Originally published September-October 1994

Landmark legislation though it be, the ADA has birthed a mighty backlash.

Unfunded mandate is the toxic new term for what mayors, governors and county councils have to waste good money on: curb cuts and lift-equipped buses, ramps and elevators, interpreters and Braille, all of our reasonable accommodations. We are perhaps the only citizens who find these accommodations reasonable. Even Bob Dole, a gimp in his own right, is on the down-with-unfunded-mandates wagon.

We can experience the backlash firsthand in parking lots, head to head with ordinary citizens. “You’re got all the good parking spaces,” they whine. “What else do you people want?”
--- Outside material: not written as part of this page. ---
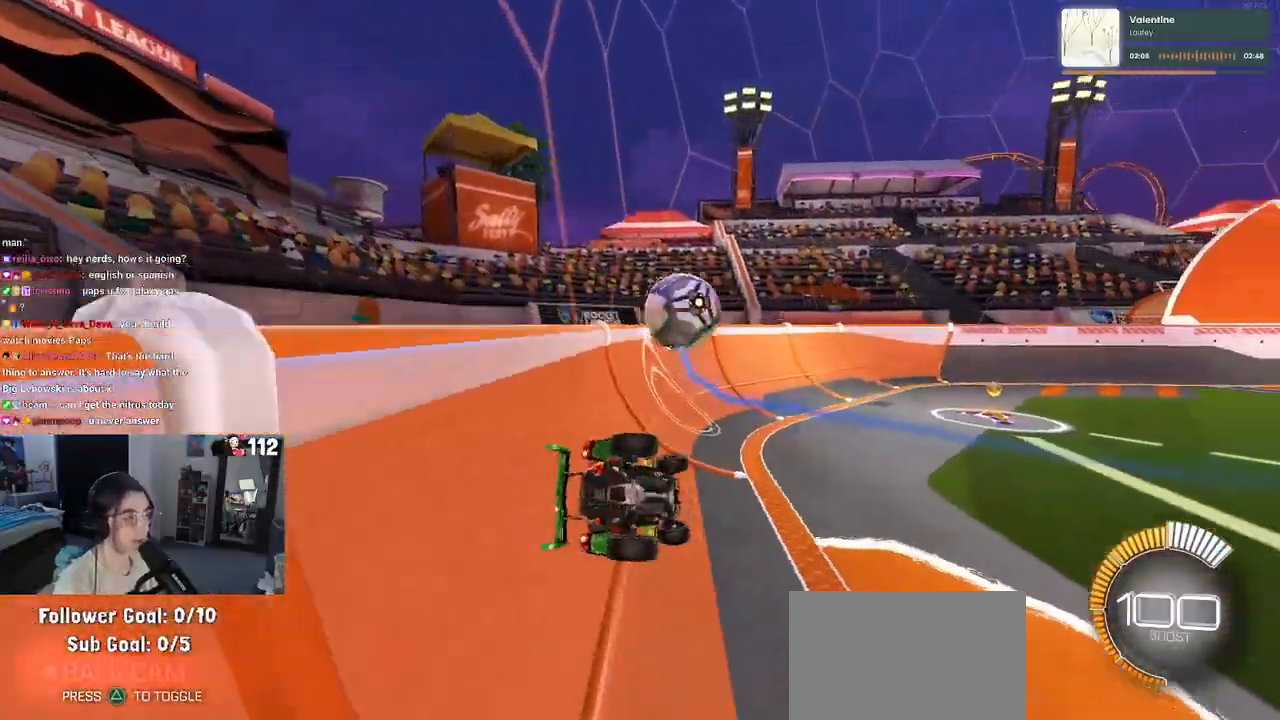
{"dt_ms": 500, "buttons": ["SQUARE", "R1"], "left_stick": "down-right", "right_stick": "center", "events": [[83, "CROSS", "down"], [83, "R1", "down"], [183, "CROSS", "up"]]}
Glad you asked, America. I took the question to some gimped-out buddies of mine.

Eleanor Smith wants every home in America to have basic access “so all of us can go visiting.” Ed Roberts says he wants a society that includes everyone.
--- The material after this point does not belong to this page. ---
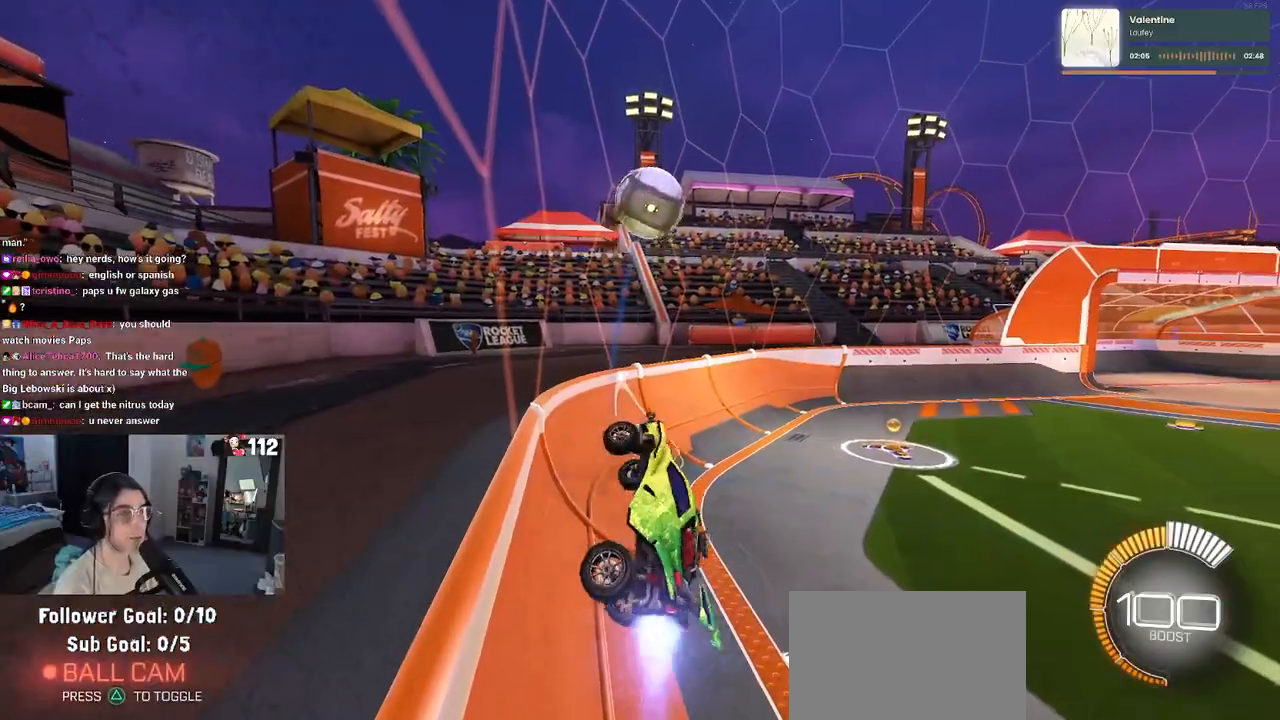
{"dt_ms": 500, "buttons": ["SQUARE", "R1"], "left_stick": "left", "right_stick": "center"}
Mort and Meg (not their real names) want to get married. “But since we’re both on SSI, we’d lose almost half our income,” Meg tells me. “Our parents call it living in sin. We’re disabled and they’re cool about that. But they want us to do this one normal thing.”

Dan Wilkins has a simple, impossible wish: “No meetings about me, no decisions without me, no nothing about me without me.”

Deb Fedor wants a ranch, with horses, where she’d hold an ongoing retreat for people with disabilities. “You come when you want to and say what you want and you get it. You have your privacy. You hang out and decide what you want to do with your life.”

What Terry Roarke wants is “immunity from prosecution for physically overreacting against alleged healthcare providers.” Bill Blue (not his real name) wants call girls on call. “In my book, that’s a reasonable accommodation for a single guy who doesn’t get around too good.”

Billy Golfus wants Brinks trucks to pull up in front of his door once a week and unload bags of money, and Barb Knowlen says she wants “a four-wheel-drive lift-equipped assault vehicle with a waterbed in the back. And of course I always want sex.”

Ellie Lopez wants four SSDI checks instead of one. “I might actually be able to live on that.” Talk about unfunded mandates, America, you ain’t seen nothin’ yet.

Barry Corbet wants a health insurance policy that actually honors the idea of shared risk. “Why should I pay more every month for high medical costs and a so-called pre-existing condition when I bought the policy before I got the condition?”

Sandy Sims wants her husband Bill to be treated like a human being. Bill was an emergency room technician working to free a guy from a car wreck when another car ran him down. He uses a wheelchair and speaks only sometimes. Sandy says that now even his family points at him and laughs. “Respect is what I’m talking about,” she says, choking up a little after a holiday weekend with the family. We’ve got a long way to go on that one.

What else do we want? America, we want it all. Just like everyone else.

Update

After sustaining a brain injury, Lucy Gwin was placed in a TBI rehab institution. Unable to be tamed, she escaped, being literally carried out by a friend. She sued the institution, won, and founded Mouth magazine, the perfect extension of her personality, wit and sense of outrage. Her writing was brash, brave, uncompromising and brilliant. Her twin passions were keeping people out of nursing homes and railing against assisted suicide, and her essays often found a home in NM.